Bangalore: The Chennai high court on Friday stayed an auction for a contract to develop and operate a new container terminal at Tuticorin port in Tamil Nadu, after PSA International Pte Ltd petitioned it earlier this month questioning its exclusion from the bidding.
PSA, the world’s second-biggest container port operator, is owned by Temasek Holdings Pte Ltd, the Singapore government’s investment arm. It was among five entities qualified to bid for the Rs312.23 crore terminal.
PSA made its bid with local partner Sical Logistics Ltd, with which it already operates a terminal at Tuticorin port that has a capacity to handle 470,000 standard containers a year. The new terminal will have a capacity to manage 600,000 standard containers a year.

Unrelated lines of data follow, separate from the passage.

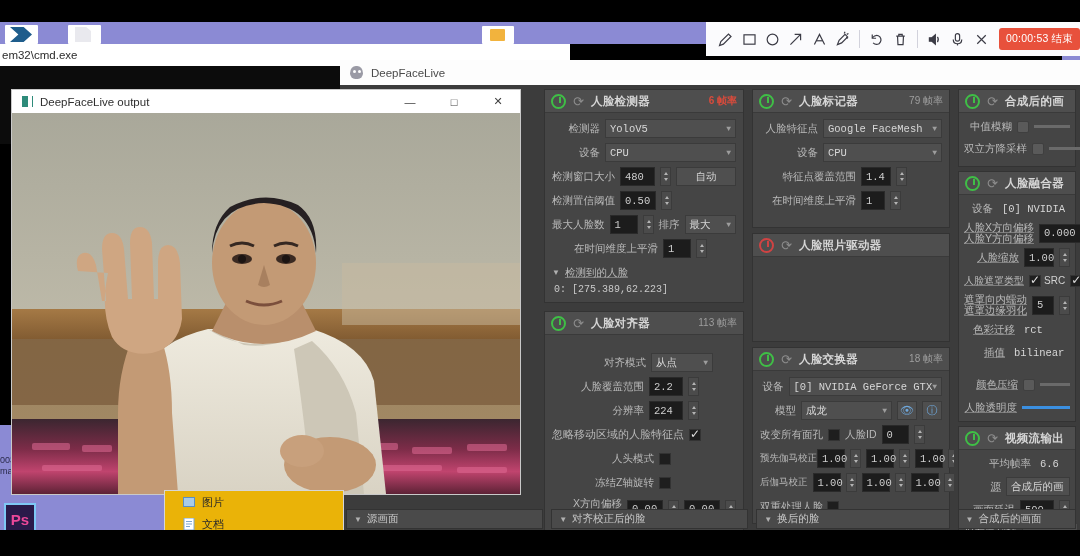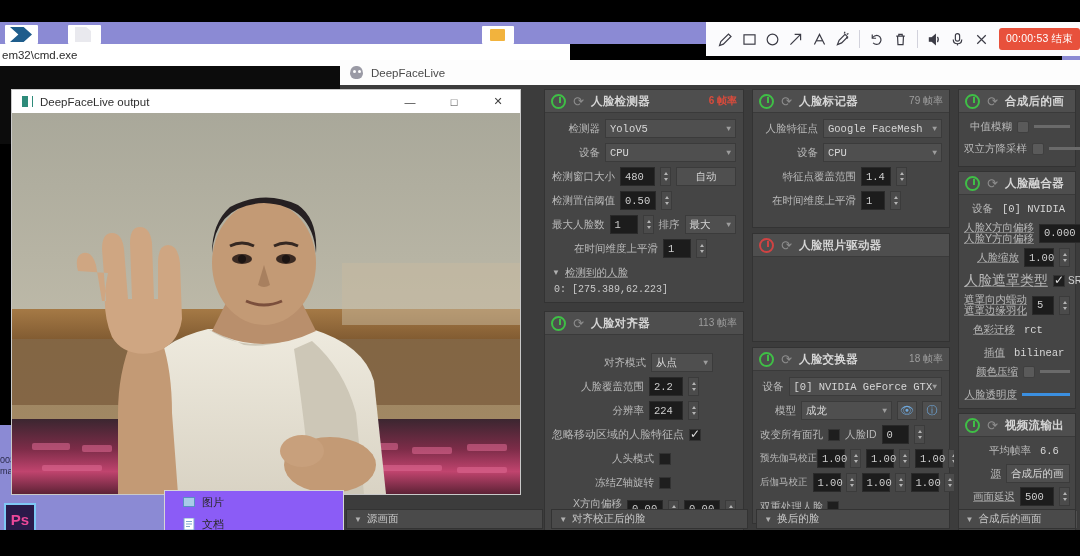--- a/index.html
+++ b/index.html
@@ -466,7 +466,7 @@
               <span class="spin"></span>
             </div>
             <div class="row" style="margin-bottom:4px">
-              <span class="lbl u" style="font-size:14px">人脸遮罩类型</span>
+              <span class="lbl u" style="font-size:10px">人脸遮罩类型</span>
               <span class="chk-inline">
                 <span class="cb on"></span>
                 <span>SRC</span>

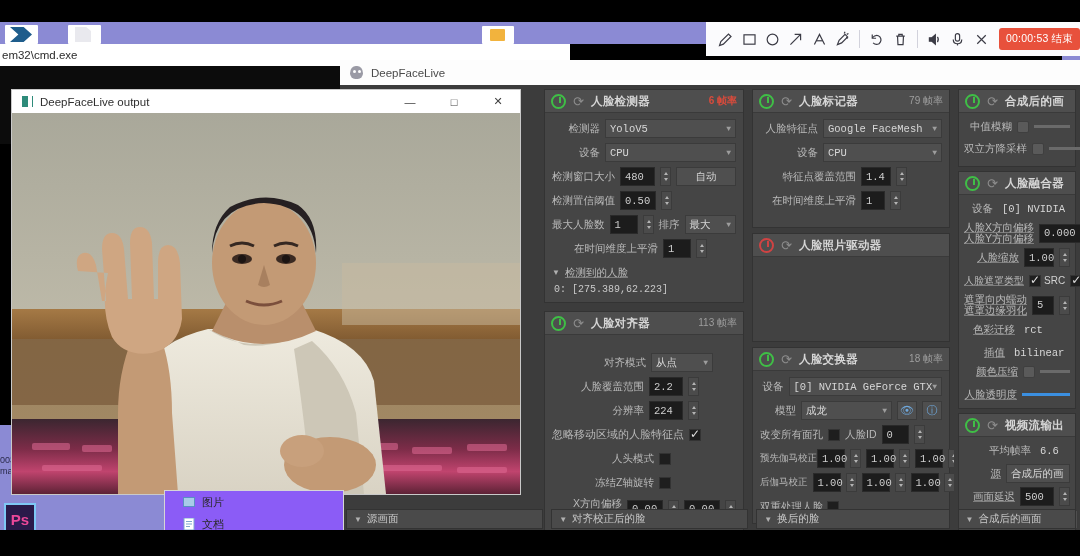--- a/index.html
+++ b/index.html
@@ -488,7 +488,7 @@
               <span class="lbl grow u">色彩迁移</span>
               <span class="sel" style="flex:none;width:50px;border:none;background:transparent">rct</span>
             </div>
-            <div class="row" style="margin-bottom:0">
+            <div class="row" style="margin-bottom:13px">
               <span class="lbl grow u">插值</span>
               <span class="sel" style="flex:none;width:60px;border:none;background:transparent">bilinear</span>
             </div>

The Union government-owned port excluded PSA-Sical from the price bids, citing a 2006 policy that prohibits a group from participating in an auction if it had won the previous cargo-handling contract as well at the same state-owned port.
“The policy is not applicable in this case because the contract terms signed with the port authority in 1998 for the existing terminal did not deny us the right to participate in the auction process for a new container terminal at the port,” a PSA executive said on condition of anonymity.
Spokespersons for Tuticorin port and Sical Logistics declined to comment.
The project involves installing equipment and other facilities to convert an existing multi-purpose cargo-handling berth at Tuticorin into a container terminal to meet rising demand. The contract will be awarded to the group that offers the highest share of revenues to the government. The other bidders include Larsen and Toubro Ltd, Afcons Infrastructure Ltd, Chettinadu Logistics Pvt. Ltd and Oceanic Transport Ltd.